In other words… the only reason the Þings had the authority to even stand up to kings was because the kings at the time were too weak to stand up to the powerful bondes under them. It had nothing to do with democracy as we know it today; it was just an example of the stratification of power. King at the top, bondes under him. Get enough bondes together, and they can stand up to the king.

But it’s also interesting that Smith omits a crucial example in his article; Iceland.

They famously had Þings in Iceland; a whole system of regional Þings, and then the central Alþing. And who ran these Icelandic Þings? The goðar (that’s where modern Asatru gets the word “godhi”, which is pretty much what Smith is railing against – the concept of a priesthood or leadership of any sort, even if it’s self-selected and affirmed by acclamation of the folk he or she purports to lead).

*You* tell Ragnar Lothbrok
he’s not a king

The topic of Icelandic goðar is far too interesting and detailed to get into here, but suffice to say that they didn’t just serve as priests, but they were, for all intents and purposes, the leadership of the island. They were the wealthy landowners, and they took on clients among the people, which would give those people the protection of the goði to whom they were allied. This would help them in court, in disputes with other farmers, and in many other ways.

And the goðar ran the Þings. They made the decisions. They were in charge. Don’t believe me? Read Medieval Iceland: Society, Sagas, and Power by Jesse Byock, or (for a Scandinavian point of view), Society and Politics in Snorri Sturluson’s Heimskringla by Sverre Bagge, which says (p. 125):

The real aristocracy is not confined to men with these titles [hersir, earl, lendr maðr – landowners]. In his narrative, Snorri repeatedly refers to men as esteemed, mighty, and so forth, who have a strong position in their region and act as spokesmen for the people and local leaders. Such men may or may not be attached to the king’s service as lendr menn. The term “magnate”… is meant to include those men as well as those holding formal titles.

Its aristocracy and leadership all the way down, Ryan.

It’s not surprising that Smith didn’t include that example, but it is telling. He has no argument. Leadership in general was certainly present in pre-Christian Germanic society, and the fact that a bunch of sub-leaders could band together and overthrow a high-leader that got too big for his britches doesn’t alter that fact.

Ryan Smith: Fascist

In closing, I must say I am shocked, shocked! to find out that Gods & Radicals would even publish such a counter-revolutionary piece as the one written by Ryan Smith. After all, weren’t we told not too long ago that one of the warning signs of creeping fascist/New Right influence is a respect for tradition? Yes, I’m very sure we were:

Our Sacred Traditions: The New Right advocates a return to ‘older relationships’ between humans and the Sacred. As part of their critique of modern civilisation, they believe that the sacred order of the world has been disrupted (through Democracy, or Marxism, or Monotheism) and humanity must embrace pre-modern traditions, be those Christian, Pagan, Polytheist, or Heathen.

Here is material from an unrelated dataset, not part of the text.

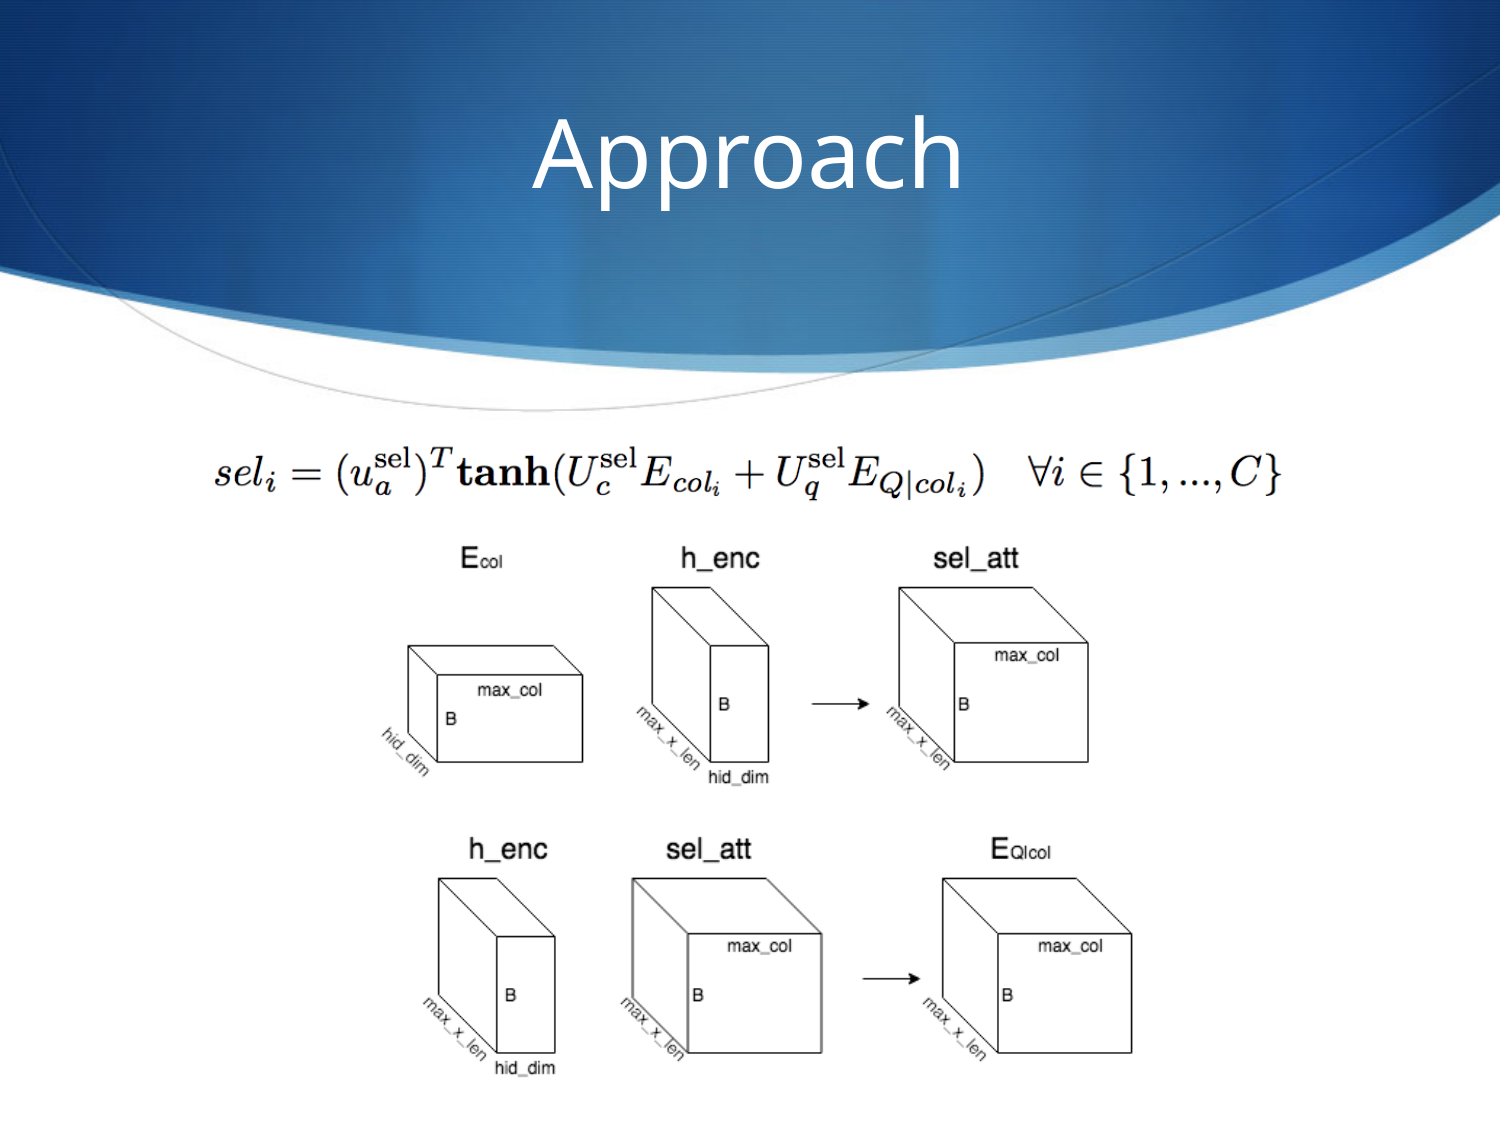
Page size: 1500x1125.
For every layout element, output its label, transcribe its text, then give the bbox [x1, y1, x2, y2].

picture [0, 0, 1500, 1125]
title Approach [75, 56, 1425, 245]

And yet, here we have Ryan Smith making an appeal against kingship (and leadership in general) on the basis that it wasn’t historically practiced by the pre-Christian Germanic peoples. The fact that his arguments fall flat on their face on examination is irrelevant – what matters is that he attempted to make an appeal to “Our Sacred Traditions” (in this case, a democratic tradition).

There’s a sure sign of creeping fascism in your ranks, Rhyd. Might be time for a purge.


* If so, did someone call the meeting to order? If so, xe may be a fascist. Keep your guard up! They may be infiltrating you even as you read this, G&R!

** “Soviet” just means “council”. One can’t help but wonder if Smith doesn’t make that, dare I say romanticized connection. From the way he describes the power of the Þings, it doesn’t seem impossible.